“Our customers can count on us for both legacy solutions and future-ready energy projects.”
National Electrical
Equipments Corporation (NEEC) was founded with a clear mission: to strengthen
the power distribution ecosystem. From the very beginning, the company has
specialized in manufacturing and exporting power and distribution transformers,
serving both domestic and global markets. With electricity being the backbone
of economic and social growth, NEEC has consistently focused on delivering
innovative, energy-efficient solutions that meet the evolving needs of the
power sector. In this exclusive interaction with The Masthead, Saurabh Patawari, Managing Partner – NEEC, shares insights on the company’s journey, its current landscape, and the
challenges shaping the future.
How is NEEC ensuring a balanced growth across its three business
verticals, trading, manufacturing, and turnkey solar services, in the current
market landscape?
Our
focus is on making each vertical reinforce the other rather than compete for
attention. Manufacturing remains the backbone, because transformers are still
central to India’s energy infrastructure. Trading supports this by giving us
agility to source and supply complementary equipment without delay.
Solar
EPC, the newest vertical, aligns us with where the market is headed, toward
sustainability and distributed energy solutions. By treating these as
interconnected rather than standalone silos, we ensure steady revenues from our
traditional base while channeling resources into emerging opportunities like
solar. The outcome is not just balanced growth, but resilience. Our customers
can count on us for both legacy solutions and future-ready energy projects.

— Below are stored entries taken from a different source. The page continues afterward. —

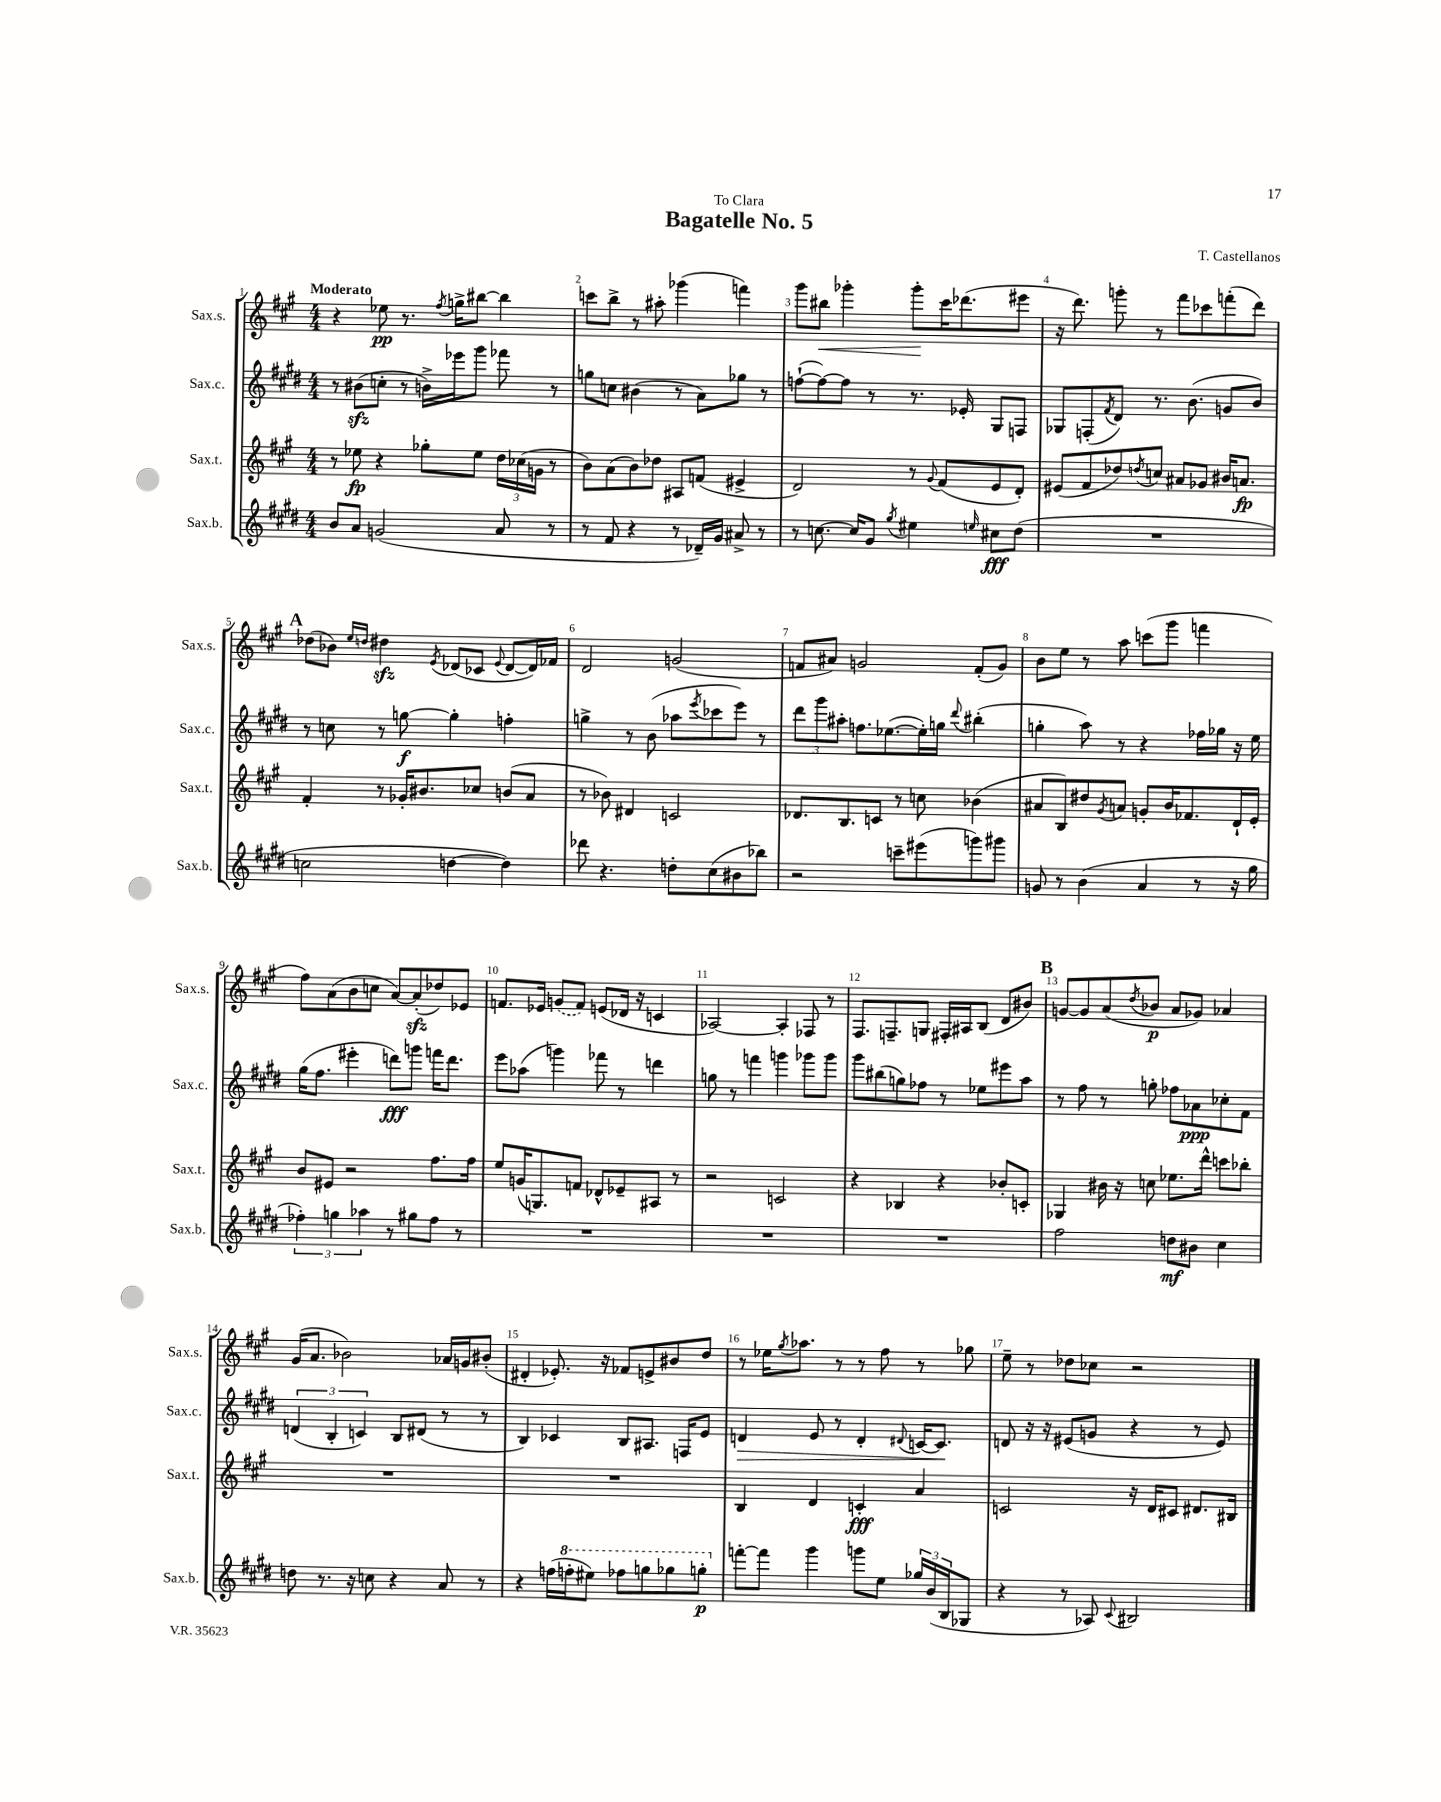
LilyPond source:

\header { title = "Bagatelle No. 5" composer = "T. Castellanos" dedication = "To Clara" }
<<
\new StaffGroup <<
\new Staff = "s0" \with { instrumentName = "Sax.s." shortInstrumentName = "Sax.s." } {
    \clef treble \key a \major \numericTimeSignature \time 4/4 \tempo "Moderato"
    r4 ees''8\pp r8. \acciaccatura { fis''8 } g''16-> bis''8~ bis''4 |
    c'''8 b''8-> r8 ais''8-. ges'''4( f'''4) |
    gis'''8 bis''8\< ges'''4-. ges'''8-.\! cis'''16 des'''8.( eis'''8 |
    r16 d'''8.) g'''8-. r8 fis'''8 ces'''8 f'''8-.( d'''8) |
    \mark \markup { \bold "A" } des''8( bes'8) \grace { e''16 d''16 } dis''4\sfz \acciaccatura { e'8 } des'8( ces'8 \appoggiatura { e'8 } des'8~ des'16) fes'16 |
    d'2 g'2( |
    f'8 ais'8) g'2 f'8-.( g'8) |
    b'8 e''8 r8 a''8 c'''8( gis'''8 f'''4 |
    fis''8) a'8( b'8 c''8 a'8~) a'8-.\sfz( des''8) ees'8 |
    f'8. ees'16 \once \slurDashed g'8( f'8) e'8( des'16 r16 c'4 |
    aes2~) aes4-. fes8 r8 |
    fis8. f8.-- g8 fis16-. ais16 b8( d'8 bis'8) |
    \mark \markup { \bold "B" } g'8~ g'8 a'8( \acciaccatura { d''8 } bes'8\p a'8 ges'8) aes'4 |
    gis'16( a'8. bes'2) aes'16 g'16 bis'8-.( |
    dis'4-. ees'8.-.) r16 fes'8 e'8-> bis'8 d''8 |
    r8 ees''16 \acciaccatura { gis''8 } aes''8. r8 r8 fis''8 r8 ges''8 |
    e''8-- r8 des''8 ces''8 r2 \bar "|." |
}
\new Staff = "s1" \with { instrumentName = "Sax.c." shortInstrumentName = "Sax.c." } {
    \clef treble \key e \major \numericTimeSignature \time 4/4
    r8 bis'8\sfz( c''8-. r8 b'16->) ees'''16 gis'''8 fes'''8 r8 |
    g''8 c''8 bis'4( r8 a'8) ges''8 r8 |
    f''8~-!( f''8~) f''8 r8 r8. ees'16-. gis8 f8 |
    ges8 f8-.( \acciaccatura { fis'8 } dis'8) r8. b'8.( g'8 b'8) |
    \mark \markup { \bold "A" } r8 c''8 r8 g''8~\f g''4-. f''4-. |
    g''4-> r8 b'8( aes''8 \acciaccatura { e'''8 } ces'''8 e'''8) r8 |
    \tuplet 3/2 { dis'''8 gis'''8 ais''8-. } f''8. ees''8.~( ees''16-.) g''16 \appoggiatura { dis'''8 } bis''4-.( |
    g''4-. a''8) r8 r4 fes''16 ges''16 r16 e''16 |
    gis''16( fis''8. eis'''4-. d'''8\fff) g'''8 f'''16 d'''8. |
    e'''8 aes''8( g'''4) fes'''8 r8 d'''4 |
    g''8 r8 f'''4 g'''4 ges'''8 ges'''8 |
    gis'''8 bis''8( g''8) fes''8 r8 ees''8 eis'''8 a''8 |
    \mark \markup { \bold "B" } r8 fis''8 r8 g''8-. fes''8 aes'8\ppp ces''8-. fis'8 |
    \tuplet 3/2 { d'4( b4-. c'4) } b8 dis'8( r8 r8 |
    b4) ces'4 b8 ais8. f16 e'8 |
    d'4\> e'8 r8 d'4-. \appoggiatura { dis'8 } c'16~ c'8.\! |
    d'8 r16 r16 eis'8( g'8 r4 r8 eis'8) \bar "|." |
}
\new Staff = "s2" \with { instrumentName = "Sax.t." shortInstrumentName = "Sax.t." } {
    \clef treble \key a \major \numericTimeSignature \time 4/4
    r8 ees''8\fp r4 ges''8-. ees''8 \tuplet 3/2 { d''16 ces''16( g'16 } r8 |
    b'8) a'8( b'8) des''8 ais8 f'8( eis'4-> |
    d'2) r8 \appoggiatura { gis'8 } fis'8( e'8 d'8-.) |
    eis'8( fis'8 des''8) \acciaccatura { d''8 } c''8 ais'8 ges'8 bis'16 a'8.\fp |
    \mark \markup { \bold "A" } fis'4-. r8 ges'16-. bis'8. ces''8 b'8( a'8 |
    r8 bes'8) dis'4 c'2 |
    des'8. b8. c'8 r8 c''8 bes'4( |
    ais'8 b8) dis''8 \acciaccatura { gis'8 } a'8 g'8-. b'16 fes'8. d'16-! e'16-. |
    b'8 eis'8 r2 fis''8. fis''16 |
    e''8 g'16( g8.) f'8 des'8-^ ees'8-- ais8 r8 |
    r2 c'2 |
    r4 bes4 r4 bes'8-. c'8-. |
    \mark \markup { \bold "B" } ges4 bis'16 r16 c''8 ees''8. d'''16-^ c'''8 bes''8-. |
    R1 |
    R1 |
    b4 d'4 c'4-.\fff a'4 |
    c'2 r16 d'16 cis'8 dis'8. bis16 \bar "|." |
}
\new Staff = "s3" \with { instrumentName = "Sax.b." shortInstrumentName = "Sax.b." } {
    \clef treble \key e \major \numericTimeSignature \time 4/4
    b'8 a'8 g'2( a'8 r8 |
    r8 fis'8 r4 r8 des'16--) gis'16 ais'8-> r8 |
    r8 c''8.~ c''16 gis'8 \acciaccatura { gis''8 } eis''4 \grace { e''16 } cis''8\fff dis''8( |
    R1 |
    \mark \markup { \bold "A" } c''2 d''4~ d''4) |
    des'''8 r4. d''8-. cis''8( bis'8 bes''8) |
    r2 c'''8-- eis'''8( g'''8) gis'''8 |
    g'8 r8 b'4( a'4 r8 r16 gis''16 |
    \tuplet 3/2 { fes''4-.) g''4 aes''4 } r8 gis''8 fes''8 r8 |
    R1 |
    R1 |
    R1 |
    \mark \markup { \bold "B" } fis''2 d''8\mf bis'8 cis''4 |
    d''8 r8. r16 c''8 r4 a'8 r8 |
    r4 f''16( \ottava #1 f'''16-. eis'''8) fes'''8 g'''8 ges'''8 g'''8-.\p \ottava #0 |
    f'''8~-. f'''8 gis'''4 g'''8 e''8 \tuplet 3/2 { ges''16 b'16( b16 } ges8 |
    r4 r8 aes8) \appoggiatura { cis'8 } bis2 \bar "|." |
}
>>
>>
\layout { \context { \Score \override BarNumber.break-visibility = ##(#f #t #t) barNumberVisibility = #all-bar-numbers-visible } }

What are the key challenges you encounter in scaling up solar EPC
projects?
In
solar EPC, scale often exposes where the bottlenecks truly lie. The challenge
is not demand, it’s precision at speed. Every solar project comes with a
different technical profile, and that means standardization has limits. When
volumes increase, the risk is that customization slows the line or corners are
cut.
Neither
is acceptable in a safety-critical solution. Add to that the unpredictability
of component supply chains, especially for breakers and protective devices that
are globally sourced, and the execution rhythm can easily be disrupted.
Our
way forward has been to design more modular system architectures, invest in
better inventory planning, and tighten the feedback loop from field engineers
to our execution teams. That way, scaling up doesn’t dilute reliability, which
for us is the non-negotiable measure of success.
In what ways are India’s rising renewable energy targets shaping
your turnkey solar plant projects?
India’s
renewable energy goals are no longer abstract policy; they are reshaping
project expectations on the ground. Developers and utilities want solar plants
that are not only cost-effective but also grid-resilient and compliant with
stricter technical standards.
For
us, this translates into greater emphasis on system reliability, protection
schemes, and seamless integration with distribution networks. The targets also
compress timelines, because projects are being rolled out faster to meet policy
milestones. Our turnkey approach has had to adapt by prioritizing modular
design, faster procurement cycles, and closer coordination with state
utilities. In essence, the targets are driving us to treat every solar EPC
project as part of a larger national grid strategy, not just an isolated
installation. That shift in perspective is what ensures our work remains
aligned with the country’s long-term renewable roadmap.
What initiatives has NEEC taken to embed sustainability and energy
efficiency into its product design and development process?
Sustainability
for us begins at the drawing board. Every transformer design is evaluated for
how it can lower energy losses over its lifetime, because efficiency at scale
has a far bigger environmental impact than a single innovation. This approach
has led us to refine core materials, optimize winding techniques, and adopt
insulation systems that reduce thermal stress, all of which extend service life
and reduce wastage.
The
same thinking guides our solar EPC designs, where modularity not only
simplifies installation but also minimizes resource use in execution. On the
factory side, energy audits and process improvements help us cut consumption
during manufacturing. These may seem like incremental steps, but together they
create products that consume less, last longer, and fit seamlessly into India’s
wider shift toward sustainable power infrastructure.